Elle a des yeux verts et des cheveux noirs.
Elle a vingt-quatre ans. Elle portait une courte robe noire. Seule de toutes les femmes qui étaient là, elle ne s’était pas endimanchée pour aller à cette noce. J’eus même l’impression qu’elle s’était habillée si simplement exprès, pour marquer le dédain qu’elle éprouve envers la méfiante province : on la tient à l’écart. Tout le monde sait qu’elle n’est qu’une fille adoptée, rien de mieux au fond que ces gamines de l’Assistance employées dans nos fermes. De plus, elle a épousé un homme qui est presque un paysan, vieux, avare et rusé ; il possède les plus beaux domaines de la région, mais il ne parle que patois et mène lui-même ses vaches aux champs. Elle doit s’entendre à faire valser ses sous : la robe était de Paris, et elle a plusieurs bagues ornées de gros diamants. Je connais bien le mari : c’est lui qui a racheté petit à petit tout mon maigre héritage. Les dimanches, je le rencontre parfois dans les chemins. Il a mis des souliers, une casquette ; il s’est rasé et il vient contempler les prés que je lui ai cédés, où paissent maintenant ses bêtes. Il s’accoude à la barrière ; il plante en terre le gros bâton noueux dont il ne se sépare jamais ; il appuie son menton sur ses deux grandes et fortes mains, et, droit devant lui, il regarde. Moi, je passe. Je me promène avec mon chien, ou je chasse ; je rentre à la nuit tombante, et il est toujours là ; il n’a pas plus bougé qu’une borne ; il a contemplé son bien ; il est heureux. Sa jeune femme ne vient jamais de mon côté, et j’avais envie de la voir. Je m’étais informé d’elle auprès de Jean Dorin :
— Vous la connaissez donc ? demanda-t-il. Nous sommes voisins et le mari est un de mes clients. Je les inviterai à mon mariage et il nous faudra les recevoir, mais je ne voudrais pas qu’elle se lie avec Colette. Je n’aime pas ses façons libres avec les hommes.

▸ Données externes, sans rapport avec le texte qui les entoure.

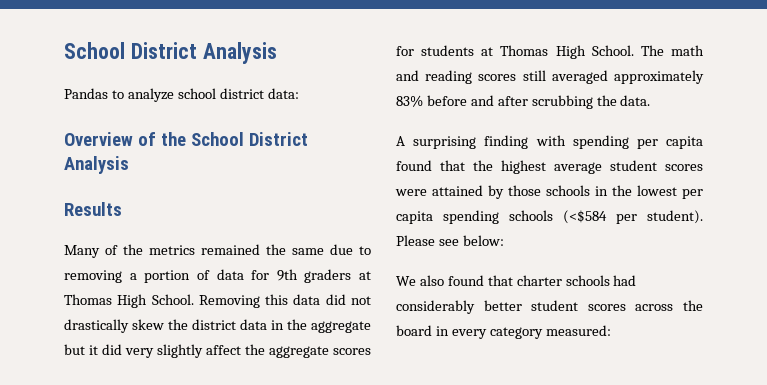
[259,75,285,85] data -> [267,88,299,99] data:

Quand cette jeune femme entra, Hélène était debout, non loin de moi. Elle était émue et lasse. On avait fini de manger. On avait servi un déjeuner de cent couverts sur un parquet de bal apporté de Moulins et dressé dehors sous une tente. La température était douce, le temps serein et humide. Parfois un pan de toile se soulevait et on voyait le grand jardin des Érard, les arbres nus, le bassin plein de feuilles mortes. À cinq heures, les tables enlevées, on dansa. Des invités arrivaient encore ; ceux-là étaient les plus jeunes, qui n’aimaient ni manger ni boire avec excès, mais désiraient prendre part au bal ; les divertissements sont rares chez nous ; Brigitte Declos était parmi eux, mais elle ne semblait connaître intimement personne ; elle vint seule. Hélène lui serra la main comme aux autres ; un instant seulement ses lèvres se contractèrent et elle fit cette moue souriante et courageuse des femmes qui leur sert à masquer les plus secrètes pensées.

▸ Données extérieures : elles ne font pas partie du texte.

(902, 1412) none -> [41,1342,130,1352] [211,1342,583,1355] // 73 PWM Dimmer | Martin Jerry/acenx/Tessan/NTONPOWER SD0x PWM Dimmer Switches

Puis les vieux cédèrent à la jeunesse la salle de bal improvisée et se retirèrent à l’intérieur de la maison. On fit cercle autour des grands feux ; on étouffait dans ces chambres closes ; on buvait de la grenadine et du punch. Les hommes parlaient de la récolte, des fermes données en métayage, du prix des bêtes. Il y a dans une assemblée de gens mûrs quelque chose d’imperturbable ; on devine des organismes qui ont digéré tous les plats lourds, amers, épicés de la vie, qui ont éliminé tous les poisons, qui sont pour dix ou quinze ans dans un état d’équilibre parfait, de santé morale enviable. Ils sont satisfaits d’eux-mêmes.